Reportagem >>
______
O controlador-geral do Município de São Paulo, Mário Vinicius Spinelli, descobriu um dos maiores episódios de corrupção da história da Prefeitura de São Paulo com uma equipe de só quatro funcionários (incluindo ele mesmo).
Com carta branca do prefeito Fernando Haddad (PT) para ir fundo no caso, a investigação focada na gestão passada acabou obrigando o governo a cortar na própria carne com a queda do secretário de Governo, Antonio Donato, acusado por fiscais de receber dinheiro para campanha de vereador. Apesar do desgate político, Haddad resolveu contratar mais cem funcionários para a Corregedoria especializados em áreas como Ciência da Computação, Engenharia, Direito e Saúde.
De acordo com o controlador-geral, os profissionais de Ciência da Computação atuarão como “hackers do bem”. O órgão também terá um setor só para punir empresas envolvidas em esquemas com base na lei anticorrupção, que entra em vigor em janeiro.
Leia, a seguir, a entrevista concedida por Spinelli ao jornal O Estado de S. Paulo:
O senhor ficou assustado quando encontrou um esquema desse tamanho?
______
Linhas registradas >>
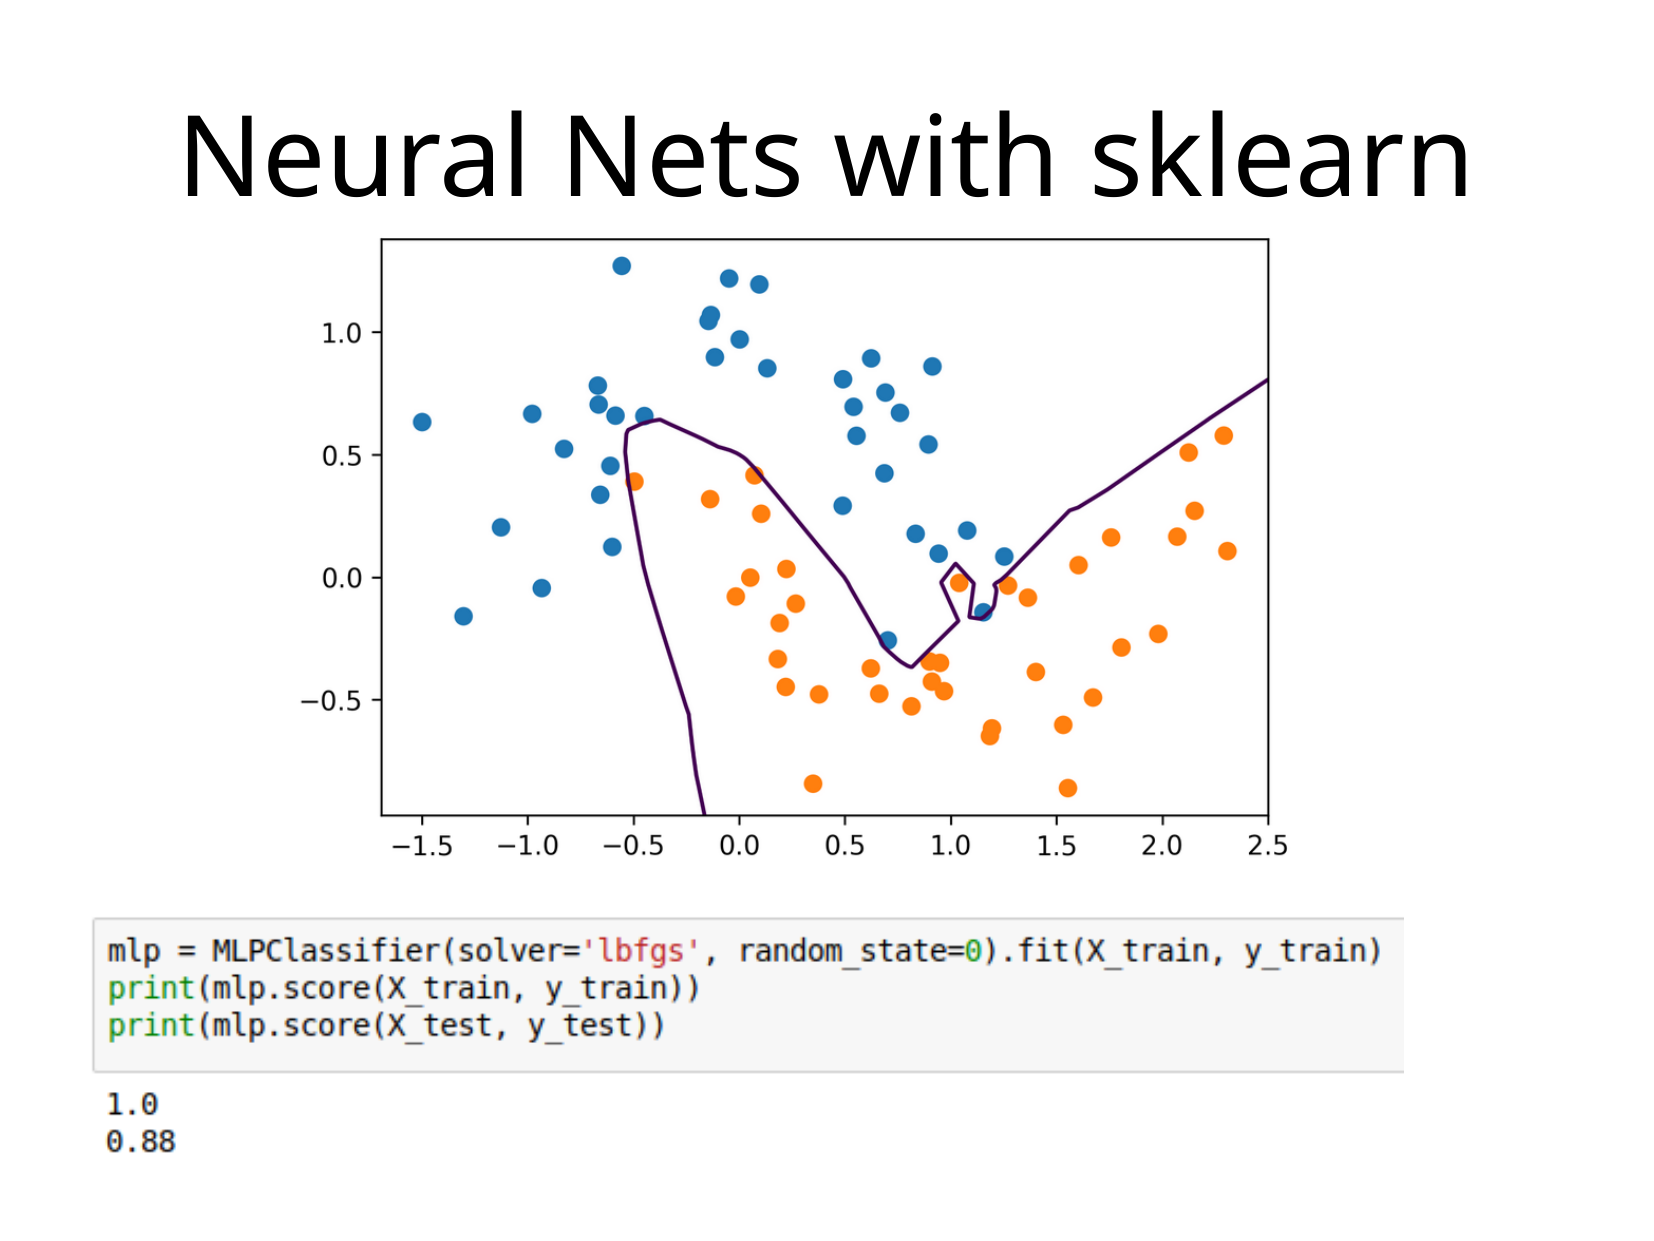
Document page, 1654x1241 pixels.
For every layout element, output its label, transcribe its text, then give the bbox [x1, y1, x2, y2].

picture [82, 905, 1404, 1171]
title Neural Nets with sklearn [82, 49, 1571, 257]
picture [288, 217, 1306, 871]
______
Instruções >>
**1)** Reescreva em forma de lista o parágrafo da reportagem que começa com "Com carta branca do prefeito", preservando os fatos principais.
**2)** Dê continuidade à reportagem sobre a investigação de corrupção na Prefeitura de São Paulo a partir da última frase apresentada.
As linhas não são necessárias para realizar as tarefas.

Respostas >>
**1)**
- O prefeito Fernando Haddad (PT) deu carta branca para aprofundar a investigação, que se concentrou na gestão passada.
- A investigação levou à queda do secretário de Governo, Antonio Donato, acusado por fiscais de receber dinheiro para campanha de vereador.
- Apesar do desgaste político, Haddad decidiu contratar mais cem funcionários para a Corregedoria, especializados em áreas como Ciência da Computação, Engenharia, Direito e Saúde.

**2)**
A gente sabia, com base na experiência que nós tínhamos de mais de dez anos na Controladoria-Geral da União (CGU), da importância de se ter um órgão de controle interno que atuasse de forma técnica para identificar possíveis casos de corrupção. A Prefeitura nunca teve um órgão desse. E o que diferencia a Controladoria? Ela atua de forma pró-ativa. Ela não atua só quando recebe uma denúncia. Promove meios de detectar casos de corrupção. Então, quando você tem um controle que nunca existiu em São Paulo, é razoável que esse tipo de trabalho viesse a detectar problemas.
Há quantos servidores investigados hoje?
Esse número é difícil dizer, porque o trabalho de inteligência começou em uma verificação com o patrimônio dos servidores e sua remuneração. A gente busca examinar se o servidor tem um patrimônio, seja o declarado ou pelos sinais exteriores de riqueza, compatível com o que ele ganha na Prefeitura. Depois disso, temos uma matriz de risco, pela qual a gente busca examinar quais desses servidores com patrimônio aparentemente incompatível precisam ser analisados prioritariamente. E aí analisamos variáveis, como o cargo ocupado pelo servidor, se ele tem poder decisório, se já houve alguma denúncia contra ele.
Em quantos casos houve a constatação?
Dos 11 servidores que já foram presos desde que a Controladoria foi criada, três foram demitidos e um teve a aposentadoria cassada. Desses 11, cinco foram presos recebendo dinheiro vivo, em flagrante.
As prisões trazem mais confiabilidade ao serviço público?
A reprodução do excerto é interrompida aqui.